------ EXTRACTED TEXT

At the start it was fun walking through the coffee plantation by the light of our head torches and seeing the occasional roosting Swainson’s Thrush.  It was quite a while before any more birds were seen, although eventually there were a few identifiable sounds: the calls of Mexican Whip-poor-wills, the rattling produced by the wings of Highland Guans and the fluty song of Brown-backed Solitaires.

Before too long the climb became steeper and more difficult.  This was not one of those winding trails that makes its way gradually uphill, this was straight up, no messing!  Underfoot the ground was dry, soft and crumbly and covered in several inches of leaf litter.  It was very difficult to get any traction and a stick was essential in order to make progress.  Carrying food and drink, a Canon 50D and a 100-400mm lens didn’t make things any easier.  After a couple of hours I thought I might die; after three hours I thought dying might be the preferred option!

By 6.00am there was enough light that I could switch off my head torch.  An hour later there was sunshine but with this improved visibility came the realisation that most of the group, including three local guides, were some way ahead.  Being more than 20 years older than almost everyone else was proving to be a disadvantage.

Then came the good news that a Horned Guan had been sighted.  The bad news was that in order to try and see it I would have to leave the trail and make my way through dense vegetation across a steep slope.  This was even harder than before and more than once I found myself clinging to a branch or a root to prevent sliding down the mountain side.  But this was to see one of the world’s best birds, I kept telling myself.

------------
------ ENTRIES SUPPLIED

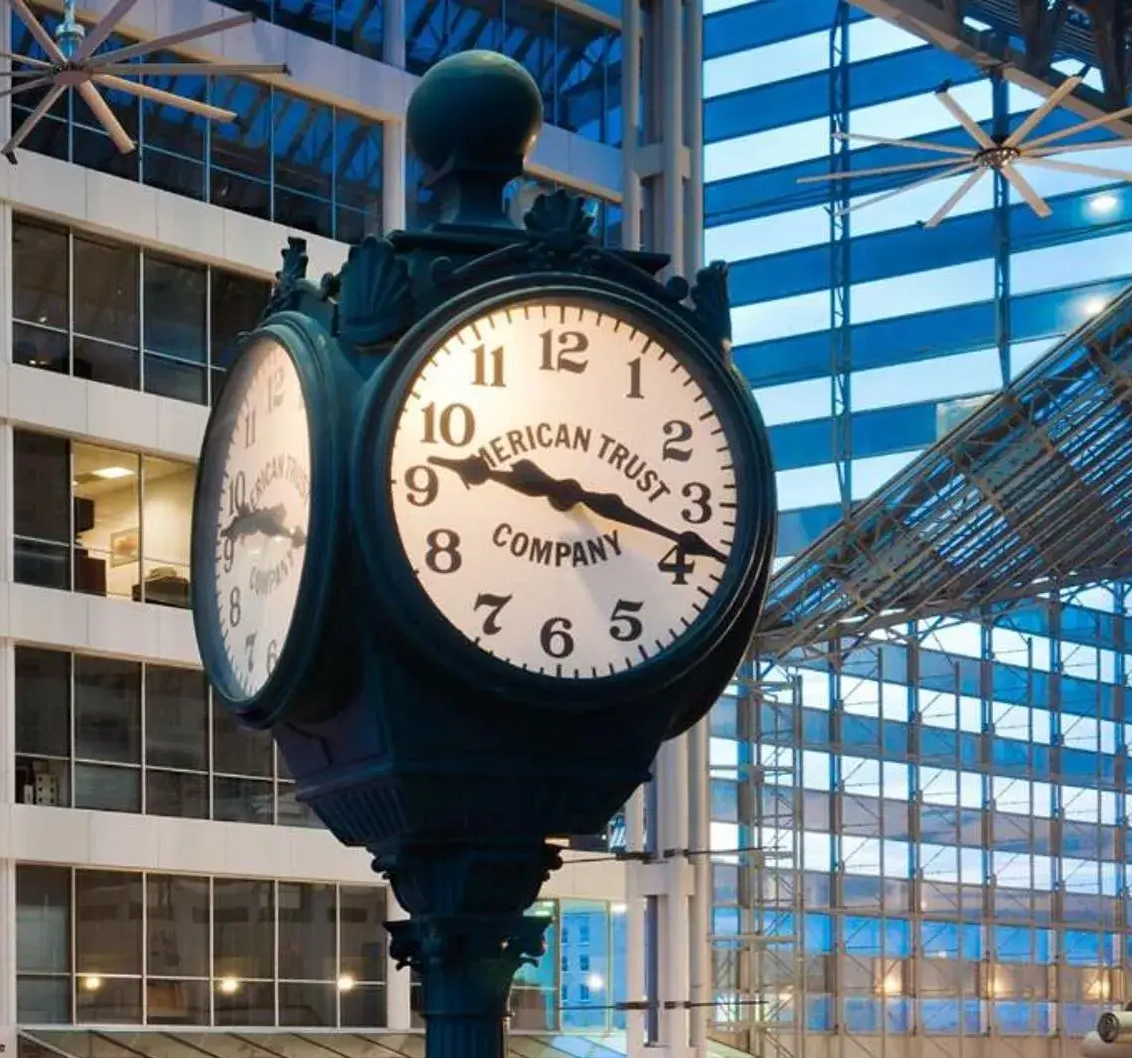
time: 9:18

------------
------ ENTRIES SUPPLIED

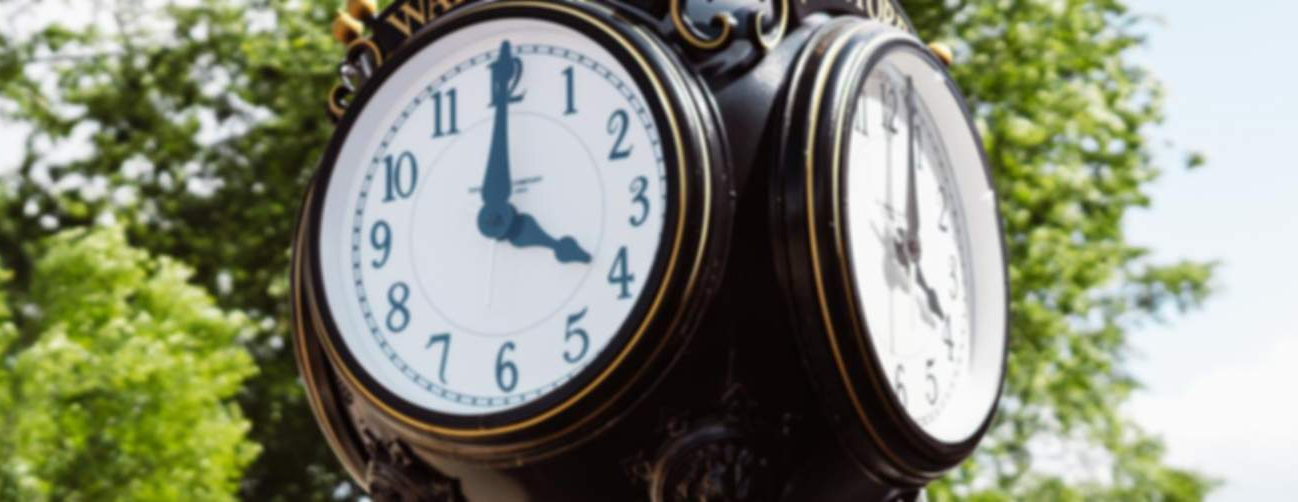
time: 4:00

------------
------ ENTRIES SUPPLIED

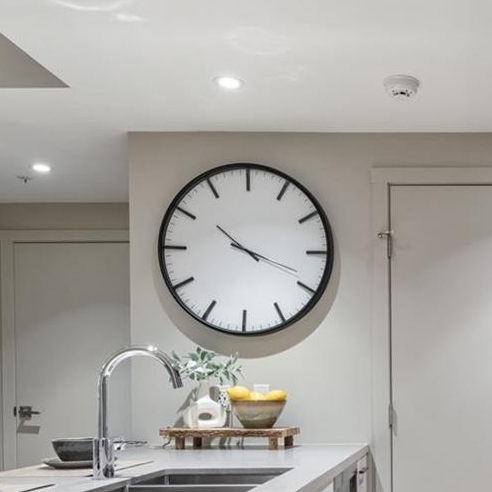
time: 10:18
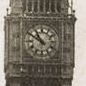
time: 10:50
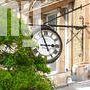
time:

------------

> YOUR TASKS
**1.** In the account of the hike through the coffee plantation, by what time was there enough light to switch off the head torch?
**2.** Extend the account of the Horned Guan hike, picking up right after its final sentence.

> FINAL RESULTS
**1.** By 6.00am.

**2.**
At last I saw Eduardo Ormaeche.  He was sitting on the ground and looking through a telescope presumably at a Horned Guan.  He was no more than ten metres away.  Then, as I struggled to join him and get a look at the bird, he turned, looked at me and quietly said, “It just flew off”.  My heart sank.  In dense forest there was no possibility of seeing where or how far it had gone.  After four hours of effort, I had missed seeing it by no more than a few seconds. 

The choices now were either to continue uphill and hope to re-locate the bird (or find another one) or instead give up and start the long downhill walk.  We were now at 2,100m, I had climbed something like 650 vertical metres.  It didn’t take much thinking about.  After eating the breakfast I had carried with me, I joined the others and downhill we went.

It was three hours before we reached our vehicle.  By then I had seen Emerald-chinned Hummingbird, Black Thrush and Blue-crowned Chlorophonia that I hadn’t seen before and that was some consolation.  I often hear it said that if birding was easy, we wouldn’t be doing it and I’ve no doubt that’s true.  In spite of not seeing the bird I wouldn’t have wanted to miss the Volcán Atitlán experience.

I shall hope to see a Horned Guan on my next visit to Guatemala but I will make sure to look somewhere other than Los Tarrales!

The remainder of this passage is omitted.